• [THE TASK]:
Look below for the line that has "- **Why kanji". Set down the lines from there through the line that has "they work together:**", exactly as written.

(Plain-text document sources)

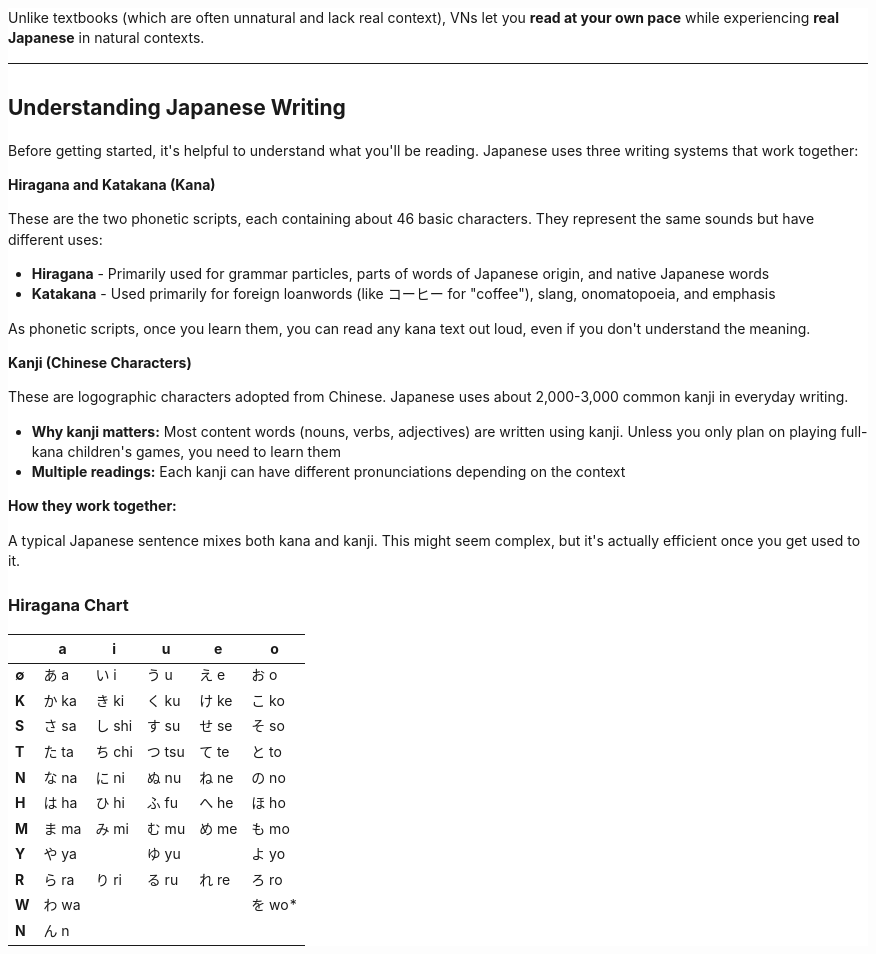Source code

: Unlike textbooks (which are often unnatural and lack real context), VNs let you **read at your own pace** while experiencing **real Japanese** in natural contexts.

---

## Understanding Japanese Writing

Before getting started, it's helpful to understand what you'll be reading. Japanese uses three writing systems that work together:

**Hiragana and Katakana (Kana)**

These are the two phonetic scripts, each containing about 46 basic characters. They represent the same sounds but have different uses:

- **Hiragana** - Primarily used for grammar particles, parts of words of Japanese origin, and native Japanese words
- **Katakana** - Used primarily for foreign loanwords (like コーヒー for "coffee"), slang, onomatopoeia, and emphasis

As phonetic scripts, once you learn them, you can read any kana text out loud, even if you don't understand the meaning.

**Kanji (Chinese Characters)**

These are logographic characters adopted from Chinese. Japanese uses about 2,000-3,000 common kanji in everyday writing.

- **Why kanji matters:** Most content words (nouns, verbs, adjectives) are written using kanji. Unless you only plan on playing full-kana children's games, you need to learn them
- **Multiple readings:** Each kanji can have different pronunciations depending on the context

**How they work together:**

A typical Japanese sentence mixes both kana and kanji. This might seem complex, but it's actually efficient once you get used to it.

### Hiragana Chart

| | a | i | u | e | o |
|---|---|---|---|---|---|
| **∅** | あ a | い i | う u | え e | お o |
| **K** | か ka | き ki | く ku | け ke | こ ko |
| **S** | さ sa | し shi | す su | せ se | そ so |
| **T** | た ta | ち chi | つ tsu | て te | と to |
| **N** | な na | に ni | ぬ nu | ね ne | の no |
| **H** | は ha | ひ hi | ふ fu | へ he | ほ ho |
| **M** | ま ma | み mi | む mu | め me | も mo |
| **Y** | や ya | | ゆ yu | | よ yo |
| **R** | ら ra | り ri | る ru | れ re | ろ ro |
| **W** | わ wa | | | | を wo* |
| **N** | ん n | | | | |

• [SOLUTION TO THIS PROBLEM]:
- **Why kanji matters:** Most content words (nouns, verbs, adjectives) are written using kanji. Unless you only plan on playing full-kana children's games, you need to learn them
- **Multiple readings:** Each kanji can have different pronunciations depending on the context

**How they work together:**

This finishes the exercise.